検知したものをlogへアウトプットするために、MAPIからログ機能を呼び出します。ログにはURLを含めたいので、先ほどのinitiatingRequestメソッドを再度活用し、[HttpRequest](https://portswigger.github.io/burp-extensions-montoya-api/javadoc/burp/api/montoya/http/message/requests/HttpRequest.html)のurl()メソッドからリクエストのURLを取得、出力するように作成します。
# 4. テスト
一旦、これにて「自分が登録したパスワードがHTTPレスポンス中に現れたらアラートを立てる」という機能は完成したはずですので、テストを行います。
まず、InteliJ上でCtrl+S(保存), Ctrl+F9(ビルド)を押し、ビルドされたjarファイルをBurpsuiteに読み込みます。

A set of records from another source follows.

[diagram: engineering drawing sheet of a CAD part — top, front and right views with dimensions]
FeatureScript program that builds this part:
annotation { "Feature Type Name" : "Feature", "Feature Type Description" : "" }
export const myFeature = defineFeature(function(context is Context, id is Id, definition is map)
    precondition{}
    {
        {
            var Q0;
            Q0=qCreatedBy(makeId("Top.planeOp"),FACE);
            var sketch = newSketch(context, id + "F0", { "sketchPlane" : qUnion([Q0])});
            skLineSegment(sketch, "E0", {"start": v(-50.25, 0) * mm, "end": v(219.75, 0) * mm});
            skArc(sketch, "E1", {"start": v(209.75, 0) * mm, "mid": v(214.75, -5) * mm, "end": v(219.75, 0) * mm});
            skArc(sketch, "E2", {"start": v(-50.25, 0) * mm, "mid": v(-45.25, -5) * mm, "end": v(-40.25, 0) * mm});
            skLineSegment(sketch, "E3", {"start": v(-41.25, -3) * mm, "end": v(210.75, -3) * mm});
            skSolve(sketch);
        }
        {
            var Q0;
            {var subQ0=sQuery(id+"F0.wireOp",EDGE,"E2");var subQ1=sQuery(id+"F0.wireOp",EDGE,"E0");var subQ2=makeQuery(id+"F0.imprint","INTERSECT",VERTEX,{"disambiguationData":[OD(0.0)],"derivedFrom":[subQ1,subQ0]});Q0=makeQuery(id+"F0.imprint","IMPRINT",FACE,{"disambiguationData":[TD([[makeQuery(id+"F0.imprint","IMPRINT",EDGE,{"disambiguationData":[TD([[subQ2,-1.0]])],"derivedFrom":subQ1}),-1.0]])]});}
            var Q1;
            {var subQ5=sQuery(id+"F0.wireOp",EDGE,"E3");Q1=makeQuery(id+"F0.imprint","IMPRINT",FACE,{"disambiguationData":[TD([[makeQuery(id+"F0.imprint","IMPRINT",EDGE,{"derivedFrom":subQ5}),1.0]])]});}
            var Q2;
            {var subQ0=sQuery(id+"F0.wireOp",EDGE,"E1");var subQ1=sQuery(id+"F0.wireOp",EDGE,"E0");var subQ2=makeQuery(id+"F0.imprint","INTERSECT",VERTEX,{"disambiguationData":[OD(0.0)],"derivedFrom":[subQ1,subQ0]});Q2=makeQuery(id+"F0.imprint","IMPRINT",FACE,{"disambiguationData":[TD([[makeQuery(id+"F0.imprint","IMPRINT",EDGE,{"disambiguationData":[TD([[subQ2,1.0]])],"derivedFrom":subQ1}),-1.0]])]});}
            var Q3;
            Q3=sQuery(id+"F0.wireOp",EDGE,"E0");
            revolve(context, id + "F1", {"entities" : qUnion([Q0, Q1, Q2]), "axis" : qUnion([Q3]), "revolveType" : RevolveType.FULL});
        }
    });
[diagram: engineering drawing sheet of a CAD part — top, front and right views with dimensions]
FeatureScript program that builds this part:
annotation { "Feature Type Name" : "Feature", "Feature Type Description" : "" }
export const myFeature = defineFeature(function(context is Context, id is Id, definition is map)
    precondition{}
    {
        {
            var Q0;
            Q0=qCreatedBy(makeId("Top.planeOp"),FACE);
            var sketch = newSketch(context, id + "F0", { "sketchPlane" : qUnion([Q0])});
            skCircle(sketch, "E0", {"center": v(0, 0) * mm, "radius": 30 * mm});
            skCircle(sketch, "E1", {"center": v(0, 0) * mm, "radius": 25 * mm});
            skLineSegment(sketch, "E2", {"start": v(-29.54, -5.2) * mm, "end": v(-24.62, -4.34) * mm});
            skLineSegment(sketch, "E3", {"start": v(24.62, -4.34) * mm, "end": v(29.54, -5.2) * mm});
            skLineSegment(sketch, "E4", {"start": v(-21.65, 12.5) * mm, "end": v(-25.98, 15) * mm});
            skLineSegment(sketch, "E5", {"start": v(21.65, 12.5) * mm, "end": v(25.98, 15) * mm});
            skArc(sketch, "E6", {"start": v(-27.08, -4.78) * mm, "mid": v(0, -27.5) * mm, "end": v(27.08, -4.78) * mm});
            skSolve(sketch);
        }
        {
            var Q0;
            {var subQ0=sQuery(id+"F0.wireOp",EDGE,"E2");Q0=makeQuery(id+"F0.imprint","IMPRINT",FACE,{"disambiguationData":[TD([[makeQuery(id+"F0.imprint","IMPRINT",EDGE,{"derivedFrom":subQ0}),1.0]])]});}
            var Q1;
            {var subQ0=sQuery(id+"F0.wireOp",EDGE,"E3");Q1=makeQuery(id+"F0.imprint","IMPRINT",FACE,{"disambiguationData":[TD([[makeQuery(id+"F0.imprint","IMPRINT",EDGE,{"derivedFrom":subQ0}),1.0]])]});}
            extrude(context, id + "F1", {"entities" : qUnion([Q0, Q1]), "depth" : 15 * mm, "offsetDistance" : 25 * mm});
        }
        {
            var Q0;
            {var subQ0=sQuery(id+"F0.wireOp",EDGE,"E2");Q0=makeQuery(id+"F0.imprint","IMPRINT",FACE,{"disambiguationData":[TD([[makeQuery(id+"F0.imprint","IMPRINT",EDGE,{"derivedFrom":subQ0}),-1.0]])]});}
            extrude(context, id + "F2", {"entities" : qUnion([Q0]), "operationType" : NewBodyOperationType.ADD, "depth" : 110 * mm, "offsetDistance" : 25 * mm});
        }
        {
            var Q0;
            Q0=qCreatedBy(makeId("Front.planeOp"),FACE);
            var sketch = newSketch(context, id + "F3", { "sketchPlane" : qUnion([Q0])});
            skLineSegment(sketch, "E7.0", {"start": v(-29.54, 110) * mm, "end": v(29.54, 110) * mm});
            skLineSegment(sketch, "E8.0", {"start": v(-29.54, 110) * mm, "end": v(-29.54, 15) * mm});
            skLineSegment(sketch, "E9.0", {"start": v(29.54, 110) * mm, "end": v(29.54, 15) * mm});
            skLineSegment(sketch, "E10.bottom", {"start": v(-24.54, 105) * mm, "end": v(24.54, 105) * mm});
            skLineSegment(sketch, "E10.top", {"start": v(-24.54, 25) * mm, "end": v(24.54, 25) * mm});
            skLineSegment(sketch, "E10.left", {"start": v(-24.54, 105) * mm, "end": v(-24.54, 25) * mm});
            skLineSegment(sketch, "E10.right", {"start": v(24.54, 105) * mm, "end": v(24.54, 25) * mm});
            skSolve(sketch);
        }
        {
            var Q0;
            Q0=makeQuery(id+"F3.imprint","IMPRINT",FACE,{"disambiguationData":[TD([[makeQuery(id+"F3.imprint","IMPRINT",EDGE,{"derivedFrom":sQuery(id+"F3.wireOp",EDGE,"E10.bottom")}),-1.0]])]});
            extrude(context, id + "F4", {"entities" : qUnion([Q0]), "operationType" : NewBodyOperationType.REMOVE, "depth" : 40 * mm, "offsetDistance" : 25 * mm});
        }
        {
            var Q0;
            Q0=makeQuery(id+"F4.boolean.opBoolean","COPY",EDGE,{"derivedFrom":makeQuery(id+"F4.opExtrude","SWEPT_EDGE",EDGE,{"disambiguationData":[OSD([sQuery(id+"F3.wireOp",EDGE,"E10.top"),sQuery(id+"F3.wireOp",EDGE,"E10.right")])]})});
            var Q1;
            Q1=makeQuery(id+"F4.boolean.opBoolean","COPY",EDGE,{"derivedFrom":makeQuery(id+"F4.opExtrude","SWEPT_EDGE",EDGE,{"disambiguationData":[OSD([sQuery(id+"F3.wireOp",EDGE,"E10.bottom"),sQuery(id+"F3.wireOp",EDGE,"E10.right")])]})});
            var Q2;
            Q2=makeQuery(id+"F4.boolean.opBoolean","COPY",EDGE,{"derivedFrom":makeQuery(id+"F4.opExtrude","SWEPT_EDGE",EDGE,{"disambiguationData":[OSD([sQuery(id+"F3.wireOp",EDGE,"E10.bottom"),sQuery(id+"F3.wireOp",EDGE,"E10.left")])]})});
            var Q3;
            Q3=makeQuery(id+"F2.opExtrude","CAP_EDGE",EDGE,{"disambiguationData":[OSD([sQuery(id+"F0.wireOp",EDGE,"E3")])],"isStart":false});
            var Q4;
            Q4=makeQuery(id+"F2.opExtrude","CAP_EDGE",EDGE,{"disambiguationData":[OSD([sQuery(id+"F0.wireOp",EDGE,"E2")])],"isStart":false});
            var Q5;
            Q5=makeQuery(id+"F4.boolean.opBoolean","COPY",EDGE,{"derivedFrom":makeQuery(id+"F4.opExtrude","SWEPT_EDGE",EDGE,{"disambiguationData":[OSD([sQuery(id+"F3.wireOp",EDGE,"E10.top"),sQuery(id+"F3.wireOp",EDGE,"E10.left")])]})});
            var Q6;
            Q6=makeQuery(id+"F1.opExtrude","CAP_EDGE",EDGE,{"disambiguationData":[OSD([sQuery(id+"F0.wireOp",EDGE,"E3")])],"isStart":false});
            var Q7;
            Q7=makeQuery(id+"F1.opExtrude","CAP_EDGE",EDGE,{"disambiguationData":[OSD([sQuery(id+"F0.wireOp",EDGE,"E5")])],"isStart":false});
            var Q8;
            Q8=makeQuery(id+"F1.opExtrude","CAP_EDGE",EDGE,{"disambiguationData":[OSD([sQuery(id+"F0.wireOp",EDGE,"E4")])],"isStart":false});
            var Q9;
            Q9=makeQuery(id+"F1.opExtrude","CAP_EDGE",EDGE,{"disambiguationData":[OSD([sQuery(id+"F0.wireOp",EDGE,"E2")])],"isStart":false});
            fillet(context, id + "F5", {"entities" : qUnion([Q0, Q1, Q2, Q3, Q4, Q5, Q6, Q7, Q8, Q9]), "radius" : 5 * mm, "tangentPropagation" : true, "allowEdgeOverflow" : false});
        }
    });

次に、webサーバーでパスワードを記入したファイルをサーブしておきます。
続いて、Burpsuiteのproxyと開発した拡張機能をonにした状態でhttp://localhost/test.htmlにアクセスすると、拡張機能のOutputタブにパスワードが検知された旨が表示されて、拡張機能が正常に動作している事が確認できます。
# 5. おわりに
以上、筆者が拡張機能を作る際の流れを大まかにまとめました。
今回の開発を通じて、APIドキュメントの読み方が理解できるようになり、できることの幅が大きく広がったと感じています。初めは難解に思えたAPIドキュメントも、実際に手を動かしてみることで、その使い方や可能性をより深く理解することができました。読者の方々の参考になっていれば幸いです。